Published online by Cambridge University Press: 05 July 2012
What conclusions can be drawn from this (necessarily partial) account of proconsular leadership? In particular, are there any practical lessons that can be learned from it for the conduct of American security policy in today's world? If the United States has indeed become an empire of sorts, is it not of some importance to try to clarify or rationalize the role of its proconsuls abroad, especially in the light of what will generally be agreed to be the mismanagement of recent American experiments in regime change and nation-building in Iraq and Afghanistan? I will try to address these questions briefly.

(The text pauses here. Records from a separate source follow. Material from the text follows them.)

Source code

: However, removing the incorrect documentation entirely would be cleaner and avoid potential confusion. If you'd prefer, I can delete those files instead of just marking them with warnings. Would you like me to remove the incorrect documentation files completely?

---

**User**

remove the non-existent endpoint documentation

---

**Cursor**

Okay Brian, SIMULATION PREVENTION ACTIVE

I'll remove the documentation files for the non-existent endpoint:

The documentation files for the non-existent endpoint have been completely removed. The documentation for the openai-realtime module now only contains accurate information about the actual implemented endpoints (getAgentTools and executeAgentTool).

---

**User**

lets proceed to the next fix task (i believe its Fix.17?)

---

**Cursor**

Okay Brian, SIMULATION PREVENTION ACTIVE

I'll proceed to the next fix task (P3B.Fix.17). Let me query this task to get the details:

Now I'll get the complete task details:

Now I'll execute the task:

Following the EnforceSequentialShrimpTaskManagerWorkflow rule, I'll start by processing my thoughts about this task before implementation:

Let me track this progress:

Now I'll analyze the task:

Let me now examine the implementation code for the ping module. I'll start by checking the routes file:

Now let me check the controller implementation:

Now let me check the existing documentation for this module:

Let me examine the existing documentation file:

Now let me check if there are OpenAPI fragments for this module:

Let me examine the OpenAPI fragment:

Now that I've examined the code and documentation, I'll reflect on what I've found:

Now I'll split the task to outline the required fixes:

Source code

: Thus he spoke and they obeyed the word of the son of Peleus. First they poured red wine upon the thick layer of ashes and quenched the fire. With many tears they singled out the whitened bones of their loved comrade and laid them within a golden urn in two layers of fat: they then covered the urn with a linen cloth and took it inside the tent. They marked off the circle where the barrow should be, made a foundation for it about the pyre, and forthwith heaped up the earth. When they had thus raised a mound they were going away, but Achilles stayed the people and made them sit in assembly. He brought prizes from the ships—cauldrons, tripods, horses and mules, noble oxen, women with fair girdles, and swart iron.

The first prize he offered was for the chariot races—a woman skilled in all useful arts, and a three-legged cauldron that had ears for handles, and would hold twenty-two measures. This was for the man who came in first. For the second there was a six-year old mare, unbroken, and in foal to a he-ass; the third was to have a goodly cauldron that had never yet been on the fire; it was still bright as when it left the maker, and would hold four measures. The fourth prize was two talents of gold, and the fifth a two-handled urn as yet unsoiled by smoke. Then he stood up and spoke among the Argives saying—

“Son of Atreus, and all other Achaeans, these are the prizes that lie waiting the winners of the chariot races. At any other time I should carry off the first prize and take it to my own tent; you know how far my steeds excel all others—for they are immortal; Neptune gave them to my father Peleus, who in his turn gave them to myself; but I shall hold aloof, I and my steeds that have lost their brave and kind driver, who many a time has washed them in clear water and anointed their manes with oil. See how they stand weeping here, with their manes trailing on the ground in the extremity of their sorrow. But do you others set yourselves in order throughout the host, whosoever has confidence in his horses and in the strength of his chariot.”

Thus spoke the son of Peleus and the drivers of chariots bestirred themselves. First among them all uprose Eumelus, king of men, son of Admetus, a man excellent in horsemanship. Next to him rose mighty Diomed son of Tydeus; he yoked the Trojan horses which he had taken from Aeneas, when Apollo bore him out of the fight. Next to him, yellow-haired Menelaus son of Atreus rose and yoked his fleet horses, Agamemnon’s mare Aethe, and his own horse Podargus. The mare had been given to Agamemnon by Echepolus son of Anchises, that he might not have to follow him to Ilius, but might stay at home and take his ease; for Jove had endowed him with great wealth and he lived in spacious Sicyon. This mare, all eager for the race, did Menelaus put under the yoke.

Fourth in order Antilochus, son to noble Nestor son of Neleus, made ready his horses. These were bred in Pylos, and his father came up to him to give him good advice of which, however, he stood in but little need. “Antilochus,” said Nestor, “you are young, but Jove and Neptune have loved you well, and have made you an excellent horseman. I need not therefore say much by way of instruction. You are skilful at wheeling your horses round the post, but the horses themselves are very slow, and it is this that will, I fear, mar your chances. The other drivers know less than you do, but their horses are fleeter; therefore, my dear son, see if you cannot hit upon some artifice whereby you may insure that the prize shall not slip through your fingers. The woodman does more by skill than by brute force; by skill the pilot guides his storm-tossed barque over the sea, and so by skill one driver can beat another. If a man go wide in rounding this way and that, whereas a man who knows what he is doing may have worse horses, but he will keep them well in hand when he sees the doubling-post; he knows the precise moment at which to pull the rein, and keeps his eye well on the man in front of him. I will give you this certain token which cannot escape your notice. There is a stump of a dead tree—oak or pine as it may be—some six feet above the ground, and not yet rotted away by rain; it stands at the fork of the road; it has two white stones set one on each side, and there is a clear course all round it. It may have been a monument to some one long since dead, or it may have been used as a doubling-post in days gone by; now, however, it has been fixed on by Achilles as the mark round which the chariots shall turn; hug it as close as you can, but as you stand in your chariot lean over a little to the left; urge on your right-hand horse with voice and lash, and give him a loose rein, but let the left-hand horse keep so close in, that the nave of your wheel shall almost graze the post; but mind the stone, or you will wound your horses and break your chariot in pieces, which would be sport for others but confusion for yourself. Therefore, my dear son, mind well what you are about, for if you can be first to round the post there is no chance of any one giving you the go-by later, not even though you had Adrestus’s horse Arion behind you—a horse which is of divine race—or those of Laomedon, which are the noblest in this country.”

It is difficult to make large generalizations about the American proconsular experience. This is so in part because of the disparate circumstances in which proconsular leadership has arisen in the United States and in part because of changing organizational and cultural factors in American government and politics. The overarching thesis of this study is that delegated political-military leadership has been a significant independent variable in American national security decision-making from the end of the nineteenth century to the present – or, more simply stated, that it has made a strategic difference. This is not to say that it has made a difference always and everywhere or with the same degree of impact or long-term significance. Indeed, this has clearly not been the case. This study has necessarily concentrated on individuals and particular episodes in American history in which proconsular autonomy and hence leadership have been most marked; it has not attempted anything approaching an overall assessment of the relative contributions of leadership on the periphery and leadership at the center of the empire (to use again our vocabulary of convenience). Nevertheless, it seems safe enough to conclude that the cumulative weight of the cases studied here shows that the proconsular factor in the American story is one that has been widely neglected or underappreciated in standard historical accounts.